Тянь выпрямляется, укладывается выше и облепляет Рыжего своими длинными конечностями. ГуаньШань чувствует, почти слышит, как у Хэ быстро бьется сердце.
— Если бы ты улыбался всем подряд, мне бы пришлось очень тяжело. Представляешь, объяснять всем им: этот парень со мной, ок? Возможно, мне бы пришлось разбивать некоторым из них лица.
— Гребаный ты собственник, я не твоя вещь, эй.
Рыжий бьет Тяня кулаком в плечо. Тот ржет и потирает ушибленное место, а ГуаньШань в очередной раз пытается услышать хоть что-то, кроме учащенного собственного пульса.

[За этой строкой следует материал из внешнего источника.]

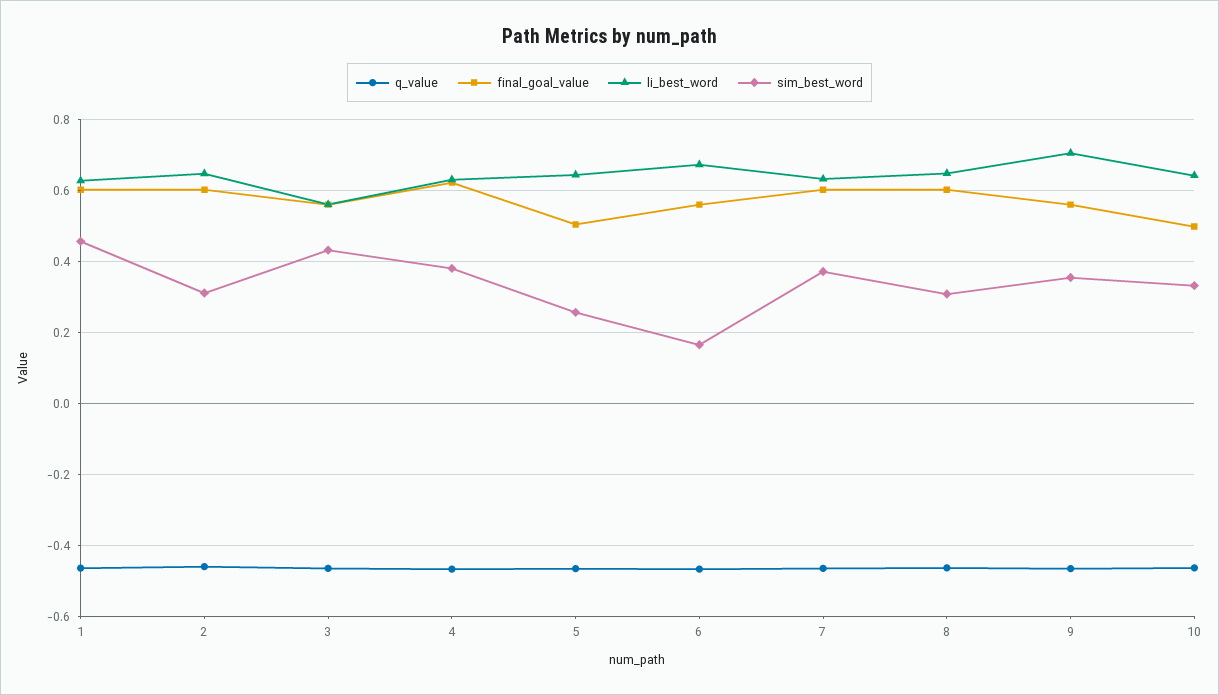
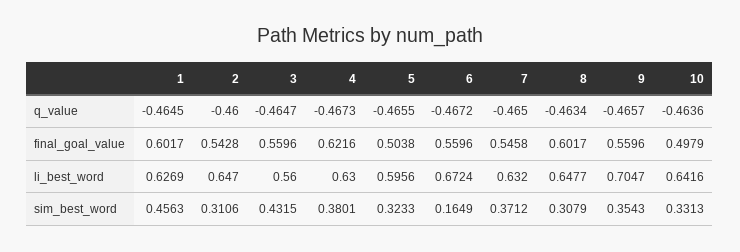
final_goal_value, 2: 0.6 -> 0.5428
li_best_word, 5: 0.64 -> 0.5956
sim_best_word, 5: 0.26 -> 0.3233
final_goal_value, 7: 0.6 -> 0.5458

Рыжий закрывает глаза. Странности человеческого тела: ты лучше видишь, когда находишься в тишине. Ты лучше слышишь, когда перестаешь видеть. Он ощущает сквозь веки теплый солнечный свет. Он слышит мерное гудение старого холодильника, различает безликие голоса людей с улицы.
Рыжий бесконечно куда-то бежит, но сейчас — он в статике, укутанный почти что устрашающим тихим спокойствием, прижимается к Тяню и крепко обнимает его, чувствуя, как медленно проваливается в сон. И в последний момент перед шагом в уютную пропасть: чувствует теплое прикосновение губ ко лбу.